Edward Ray Cochrane, dit Eddie Cochran

Guitariste, chanteur, auteur et compositeur de rock américain (Albert Lea, Minnesota, 1938-Wiltshire, Grande-Bretagne, 1960).

Eddie est le cinquième enfant de Frank et Alice Cochrane, un couple d'origine modeste vivant dans le sud du Minnesota. À douze ans, il s'achète une guitare. L'inspiration est alors country. En 1953, la famille Cochrane déménage pour Bell Gardens, une banlieue de Los Angeles. Eddie a quinze ans et considère ce départ vers la capitale de l'industrie discographique comme une aubaine. Avec un copain de classe, Connie « Guybo » Smith (qui restera son bassiste pendant des années), Eddie monte son premier groupe à peine arrivé à Bell Gardens. L'année suivante, le jeune guitariste déserte définitivement l'école et s'associe au chanteur de hillbilly Hank Cochran, de deux ans son aîné, pour former les Cochran Brothers (faisant du même coup sauter le « e » final de son patronyme).

Surdoué. À la fin de cette année si importante pour le rock (Presley vient d'enregistrer ses Sun Sessions), le duo country signe un contrat sur un label de Nashville et enregistre deux 45 tours, Guilty Conscience /Mister Fiddle et Tired And Sleepy /Fool's Paradise. Deux événements vont alors changer sa vie.
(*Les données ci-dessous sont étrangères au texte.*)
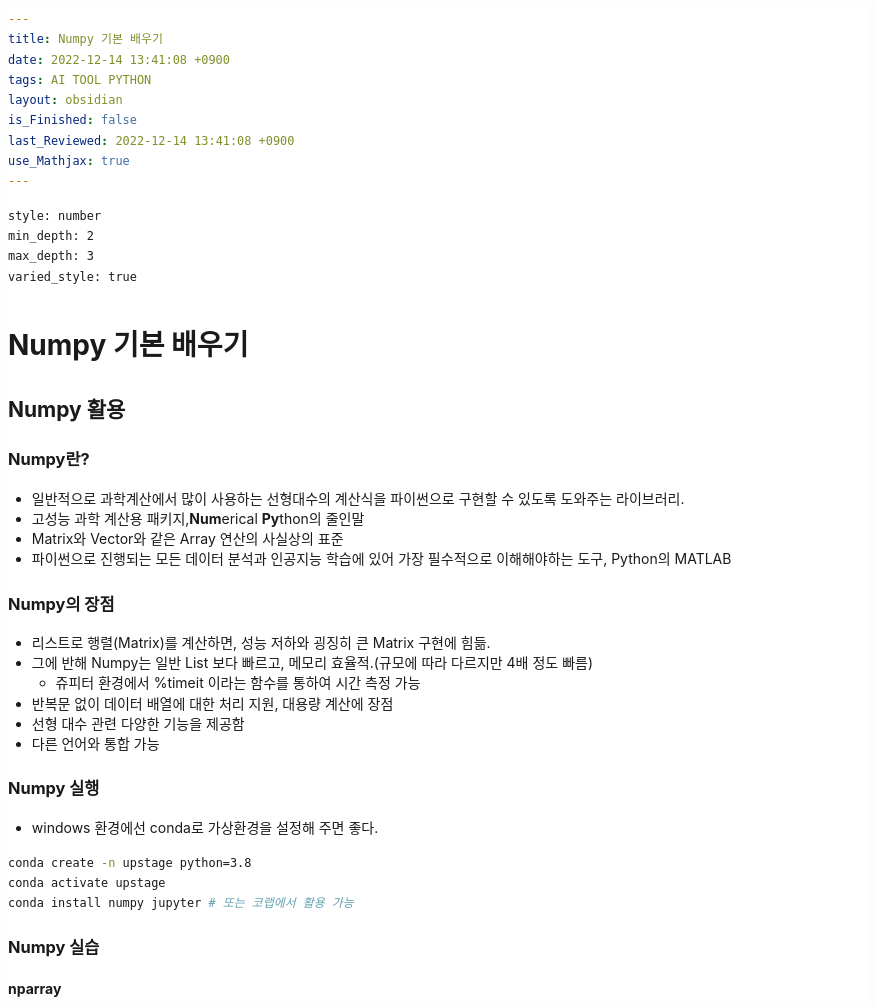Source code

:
 ```yaml
---
title: Numpy 기본 배우기
date: 2022-12-14 13:41:08 +0900
tags: AI TOOL PYTHON
layout: obsidian
is_Finished: false
last_Reviewed: 2022-12-14 13:41:08 +0900
use_Mathjax: true
---
```

```toc
style: number
min_depth: 2
max_depth: 3
varied_style: true
```
# Numpy 기본 배우기

## Numpy 활용

### Numpy란?

- 일반적으로 과학계산에서 많이 사용하는 선형대수의 계산식을 파이썬으로 구현할 수 있도록 도와주는 라이브러리.
- 고성능 과학 계산용 패키지,**Num**erical **Py**thon의 줄인말
- Matrix와 Vector와 같은 Array 연산의 사실상의 표준
- 파이썬으로 진행되는 모든 데이터 분석과 인공지능 학습에 있어 가장 필수적으로 이해해야하는 도구, Python의 MATLAB

### Numpy의 장점

- 리스트로 행렬(Matrix)를 계산하면, 성능 저하와 굉징히 큰 Matrix 구현에 힘듦. 
- 그에 반해 Numpy는 일반 List 보다 빠르고, 메모리 효율적.(규모에 따라 다르지만 4배 정도 빠름)
  - 쥬피터 환경에서 %timeit 이라는 함수를 통하여 시간 측정 가능
- 반복문 없이 데이터 배열에 대한 처리 지원, 대용량 계산에 장점
- 선형 대수 관련 다양한 기능을 제공함
- 다른 언어와 통합 가능

### Numpy 실행

- windows 환경에선 conda로 가상환경을 설정해 주면 좋다.

```bash
conda create -n upstage python=3.8
conda activate upstage
conda install numpy jupyter # 또는 코랩에서 활용 가능
```

### Numpy 실습

#### nparray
Cochran assiste à Dallas à un concert d'Elvis Presley, et en sort bouleversé. Quelques jours plus tard, dans un magasin de musique de Bell Gardens, le jeune premier rencontre Jerry Capehart, un personnage qui va changer sa vie en devenant son manager, son mentor et accessoirement son parolier. Du hillbilly Eddie Cochran passe au rockabilly, sans l'ombre d'un doute. Ce guitariste virtuose, une Gretsch flambant neuve en bandoulière, enregistre vite fait bien fait, avec son (déjà) vieux complice Connie Guybo Smith, une démo de quatre titres (Skinny Jim et Pink Pegged Slacks, complétés par les reprises Long Tall Sally et Blue Suede Shoes) et signe en 1956 un contrat avec Liberty. Pour lancer son nouveau poulain, le label américain le fait tourner dans un film pour teen-agers, The Girl Can't Help It (où il rencontre pour la première fois Gene Vincent), et lui fait enregistrer une ballade, Sittin'At The Balcony, qui lui donnera son premier Top 20.

Eddie Cochran voit s'ouvrir à lui une voie royale. Pourtant, son manager Jerry Capehart n'est pas content : avec ce tube vaguement sirupeux, la jeune star est en train de se tailler une réputation de crooner. Summertime Blues (un de ses chefs-d'œuvre, et sans doute un des dix plus beaux morceaux du rock) vient, durant l'été 1958, chasser à grands coups de riffs vindicatifs cette réputation usurpée. L'année suivante, C'mon Everybody enfonce le clou et affirme son style de rocker violent, agressif, et terriblement sensuel.

Une légende. En 1960, Eddie Cochran, devenu un véritable monstre sacré qui accumule inlassablement les concerts à travers les États-Unis, décide d'arrêter la scène et enregistre Three Steps To Heaven. Sa décision ne l'empêche pas de partir pour une longue tournée anglaise avec Gene Vincent. Le 17 avril, le taxi qui le ramène à l'aéroport de Heathrow en compagnie de l'interprète de Be Bop A Lula et de sa fiancée Sharon Sheeley dérape sous la pluie du côté de Chippenham. Eddie Cochran, âgé d'à peine vingt et un ans, est tué sur le coup, laissant une œuvre fulgurante, d'une rare intensité. Pourtant, le jeune rocker n'a enregistré qu'un seul album de son vivant, Singin' to My Baby (1957). Eddie Cochran, en disparaissant prématurément et en pleine gloire, devient vite une légende. Au même titre qu'un James Dean, ce rocker de génie incarne à jamais l'éternel adolescent.

L'ange ambigu d'un rock essentiellement blanc (bien que subtilement teinté de blues) puisant ses racines dans la country, d'un rock vindicatif et rebelle, illustré par des textes typiquement adolescents hurlant haut et fort une fureur de vivre qui n'allait pas s'éteindre de sitôt. La poignée de classiques qui lui survivra traversera le temps sans prendre une ride et inspirera les plus grands. Avant de devenir la référence absolue d'un jeune guitariste passé maître dans l'art du « rockabilly revival » (Brian Setzer, des Stray Cats), Eddie Cochran sera repris par des milliers de groupes, des Who (la fantastique reprise de Summertime Blues) aux Sex Pistols (Something Else).